Task instructions:
a - Answer these from the exhibition text:
(i) To which artist did Edzgveradze dedicate a series of collages?
(ii) Whom does K.E's Run series quote?
(iii) In what year did Gia Edzgveradze move to Germany?
b - Copy from the exhibition text, word for word, the part that opens with the words containing "Gia Edzgveradze was" and closes with "work in Düsseldorf.".

Exercise text:
Edzgveradze has made a series of collages dedicated to Friedrich — an artist whose paintings, as historian Mareike Hennig says, ‘opened up an abyss’ — while his new stripe paintings, or ‘curtains’, were made in response to the work of Bonnard and Hopper. Naveriani has spent the last six months in Georgia and will show a series of small drawings made while on the move there, alongside a selection of her large, paintstakingly produced coloured pencil drawings.
K.E's new Run series uses the symbols of the sign language alphabet to quote Antonin Artaud. She likes the fact that these quotations are for most people unreadable, that this 'secret information' risks baffling the viewer, or demands commitment. One might see this as a metaphor for the approach of all three artists. With extreme self-confidence, they sometimes deliberately mask their profound experience and thinking — though it is always there to uncover.
Gia Edzgveradze was born in Georgia in 1953. He studied at the State Art Academy of Georgia. In 1989 he moved to Germany, where he taught at the Academy in Düsseldorf, the UDK in Berlin and Alanus University in Alfter. In 1997 he represented the Georgian Republic in the Russian Pavilion of the Venice Biennale. In 2012 he was part of the ‘Worldly House’ project at DOCUMENTA13. He has had solo exhibitions at De Appel, Amsterdam; the Museum Ludwig, Budapest; Tate St Ives; Haus Huth, Berlin; Sprengel Museum, Hannover and Gallery Stux, New York. He has also shown at the Arnolfini, Bristol; Haus der Kunst, Munich; the National Gallery of South Africa; the CoBrA Museum, Amsterdam and Museum of Modern Art, Stuttgart. He continues to live and work in Düsseldorf.

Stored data
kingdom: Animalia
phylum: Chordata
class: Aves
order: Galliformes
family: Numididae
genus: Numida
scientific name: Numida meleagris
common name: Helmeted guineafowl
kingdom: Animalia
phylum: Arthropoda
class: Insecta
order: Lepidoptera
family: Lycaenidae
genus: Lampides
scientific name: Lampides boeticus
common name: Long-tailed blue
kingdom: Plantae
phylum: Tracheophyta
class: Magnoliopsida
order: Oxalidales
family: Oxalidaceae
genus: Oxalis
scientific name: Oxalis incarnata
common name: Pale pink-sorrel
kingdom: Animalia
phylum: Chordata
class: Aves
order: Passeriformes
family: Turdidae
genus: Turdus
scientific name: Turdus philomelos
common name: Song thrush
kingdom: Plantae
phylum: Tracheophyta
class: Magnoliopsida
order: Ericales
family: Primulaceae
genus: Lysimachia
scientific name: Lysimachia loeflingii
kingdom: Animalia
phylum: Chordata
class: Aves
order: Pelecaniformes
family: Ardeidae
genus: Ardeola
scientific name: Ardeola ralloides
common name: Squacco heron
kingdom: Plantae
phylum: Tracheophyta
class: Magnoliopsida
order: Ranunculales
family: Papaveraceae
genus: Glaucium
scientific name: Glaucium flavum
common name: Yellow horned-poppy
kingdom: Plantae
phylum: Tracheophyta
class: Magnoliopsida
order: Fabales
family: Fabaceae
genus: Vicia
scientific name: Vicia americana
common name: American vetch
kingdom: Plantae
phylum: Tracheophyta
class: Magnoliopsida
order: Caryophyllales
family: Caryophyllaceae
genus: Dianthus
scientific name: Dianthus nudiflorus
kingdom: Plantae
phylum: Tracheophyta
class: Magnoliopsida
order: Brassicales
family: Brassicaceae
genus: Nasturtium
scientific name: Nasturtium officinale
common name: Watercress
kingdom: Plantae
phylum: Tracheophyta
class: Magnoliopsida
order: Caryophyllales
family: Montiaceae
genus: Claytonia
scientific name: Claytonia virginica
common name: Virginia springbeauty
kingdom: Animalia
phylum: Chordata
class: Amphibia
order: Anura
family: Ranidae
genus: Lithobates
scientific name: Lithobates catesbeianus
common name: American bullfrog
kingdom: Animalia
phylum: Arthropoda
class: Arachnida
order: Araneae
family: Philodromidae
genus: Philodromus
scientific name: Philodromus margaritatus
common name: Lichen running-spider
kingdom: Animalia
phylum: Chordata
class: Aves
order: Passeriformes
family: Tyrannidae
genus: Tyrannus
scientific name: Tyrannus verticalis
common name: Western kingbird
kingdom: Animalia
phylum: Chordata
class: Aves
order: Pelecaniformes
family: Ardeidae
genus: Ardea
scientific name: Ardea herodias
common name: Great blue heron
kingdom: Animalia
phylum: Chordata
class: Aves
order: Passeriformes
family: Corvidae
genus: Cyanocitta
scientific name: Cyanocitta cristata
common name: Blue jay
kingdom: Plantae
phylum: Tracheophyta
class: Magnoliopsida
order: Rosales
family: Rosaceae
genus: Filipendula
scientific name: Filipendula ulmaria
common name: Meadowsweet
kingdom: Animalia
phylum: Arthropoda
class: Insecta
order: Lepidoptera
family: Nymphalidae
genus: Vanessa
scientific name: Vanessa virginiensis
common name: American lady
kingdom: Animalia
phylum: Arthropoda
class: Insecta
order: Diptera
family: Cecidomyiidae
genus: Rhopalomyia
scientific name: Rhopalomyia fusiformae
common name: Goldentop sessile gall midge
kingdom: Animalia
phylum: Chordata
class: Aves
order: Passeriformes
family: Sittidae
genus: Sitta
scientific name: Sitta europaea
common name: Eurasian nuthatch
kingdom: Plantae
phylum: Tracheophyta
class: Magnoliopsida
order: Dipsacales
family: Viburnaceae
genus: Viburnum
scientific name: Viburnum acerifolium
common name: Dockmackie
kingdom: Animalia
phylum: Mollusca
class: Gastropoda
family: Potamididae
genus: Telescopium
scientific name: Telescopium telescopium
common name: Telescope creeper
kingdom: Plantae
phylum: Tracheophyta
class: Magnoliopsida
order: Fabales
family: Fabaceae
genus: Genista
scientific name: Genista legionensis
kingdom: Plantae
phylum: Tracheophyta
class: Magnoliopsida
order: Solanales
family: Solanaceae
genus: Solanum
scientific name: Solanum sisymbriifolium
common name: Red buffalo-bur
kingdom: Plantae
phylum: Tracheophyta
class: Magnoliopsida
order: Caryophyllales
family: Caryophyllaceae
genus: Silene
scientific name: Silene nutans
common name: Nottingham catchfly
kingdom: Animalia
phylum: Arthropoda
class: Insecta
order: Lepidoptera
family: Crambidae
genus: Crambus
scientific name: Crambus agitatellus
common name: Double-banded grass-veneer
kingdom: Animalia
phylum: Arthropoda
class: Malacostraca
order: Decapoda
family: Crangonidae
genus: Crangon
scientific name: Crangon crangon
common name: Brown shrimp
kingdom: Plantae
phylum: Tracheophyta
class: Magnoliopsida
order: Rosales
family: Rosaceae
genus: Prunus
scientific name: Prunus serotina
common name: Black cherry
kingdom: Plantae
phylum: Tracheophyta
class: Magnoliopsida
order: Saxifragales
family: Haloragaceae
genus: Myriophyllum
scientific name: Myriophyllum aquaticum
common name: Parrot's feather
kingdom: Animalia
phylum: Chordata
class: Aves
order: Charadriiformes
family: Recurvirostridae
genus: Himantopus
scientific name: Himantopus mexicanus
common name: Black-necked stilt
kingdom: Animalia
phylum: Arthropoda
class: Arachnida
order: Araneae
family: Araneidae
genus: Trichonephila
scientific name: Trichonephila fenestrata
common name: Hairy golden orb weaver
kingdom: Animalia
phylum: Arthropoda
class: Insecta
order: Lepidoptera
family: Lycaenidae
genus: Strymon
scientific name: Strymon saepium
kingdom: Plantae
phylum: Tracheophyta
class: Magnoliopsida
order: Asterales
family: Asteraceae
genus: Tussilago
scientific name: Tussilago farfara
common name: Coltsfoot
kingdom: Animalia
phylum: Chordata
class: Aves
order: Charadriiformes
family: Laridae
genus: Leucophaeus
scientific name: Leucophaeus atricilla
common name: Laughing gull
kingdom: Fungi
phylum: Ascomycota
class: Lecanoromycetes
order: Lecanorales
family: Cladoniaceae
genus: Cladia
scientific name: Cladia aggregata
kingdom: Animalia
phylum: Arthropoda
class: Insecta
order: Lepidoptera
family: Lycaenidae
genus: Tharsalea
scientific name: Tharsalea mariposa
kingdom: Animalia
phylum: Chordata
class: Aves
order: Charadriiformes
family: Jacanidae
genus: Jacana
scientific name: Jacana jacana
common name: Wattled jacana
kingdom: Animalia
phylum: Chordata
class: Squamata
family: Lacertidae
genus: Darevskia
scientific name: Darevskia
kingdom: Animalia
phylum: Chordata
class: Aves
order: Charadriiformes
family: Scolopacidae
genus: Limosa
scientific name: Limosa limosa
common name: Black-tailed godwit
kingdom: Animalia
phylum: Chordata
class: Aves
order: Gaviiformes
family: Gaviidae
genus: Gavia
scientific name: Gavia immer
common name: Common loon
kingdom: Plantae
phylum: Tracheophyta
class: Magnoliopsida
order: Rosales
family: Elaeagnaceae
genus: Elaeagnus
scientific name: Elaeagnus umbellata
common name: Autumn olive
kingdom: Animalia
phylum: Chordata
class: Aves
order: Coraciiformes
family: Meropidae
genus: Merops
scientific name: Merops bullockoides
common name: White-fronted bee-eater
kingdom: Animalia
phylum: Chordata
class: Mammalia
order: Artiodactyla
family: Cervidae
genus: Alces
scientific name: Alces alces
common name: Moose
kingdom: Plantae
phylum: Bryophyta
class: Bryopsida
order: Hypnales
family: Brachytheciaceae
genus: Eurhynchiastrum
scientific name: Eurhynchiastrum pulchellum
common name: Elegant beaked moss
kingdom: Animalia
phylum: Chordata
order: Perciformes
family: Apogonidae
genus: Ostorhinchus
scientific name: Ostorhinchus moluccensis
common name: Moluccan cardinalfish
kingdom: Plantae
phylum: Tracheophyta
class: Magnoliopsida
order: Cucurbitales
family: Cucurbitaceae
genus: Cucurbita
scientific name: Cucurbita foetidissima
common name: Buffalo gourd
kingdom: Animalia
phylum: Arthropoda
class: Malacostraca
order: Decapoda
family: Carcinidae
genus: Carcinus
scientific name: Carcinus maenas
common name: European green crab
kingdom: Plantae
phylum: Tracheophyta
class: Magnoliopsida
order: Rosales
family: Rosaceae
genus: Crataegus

Answers by task:
a -
(i) Friedrich
(ii) Antonin Artaud
(iii) 1989

b -
Gia Edzgveradze was born in Georgia in 1953. He studied at the State Art Academy of Georgia. In 1989 he moved to Germany, where he taught at the Academy in Düsseldorf, the UDK in Berlin and Alanus University in Alfter. In 1997 he represented the Georgian Republic in the Russian Pavilion of the Venice Biennale. In 2012 he was part of the ‘Worldly House’ project at DOCUMENTA13. He has had solo exhibitions at De Appel, Amsterdam; the Museum Ludwig, Budapest; Tate St Ives; Haus Huth, Berlin; Sprengel Museum, Hannover and Gallery Stux, New York. He has also shown at the Arnolfini, Bristol; Haus der Kunst, Munich; the National Gallery of South Africa; the CoBrA Museum, Amsterdam and Museum of Modern Art, Stuttgart. He continues to live and work in Düsseldorf.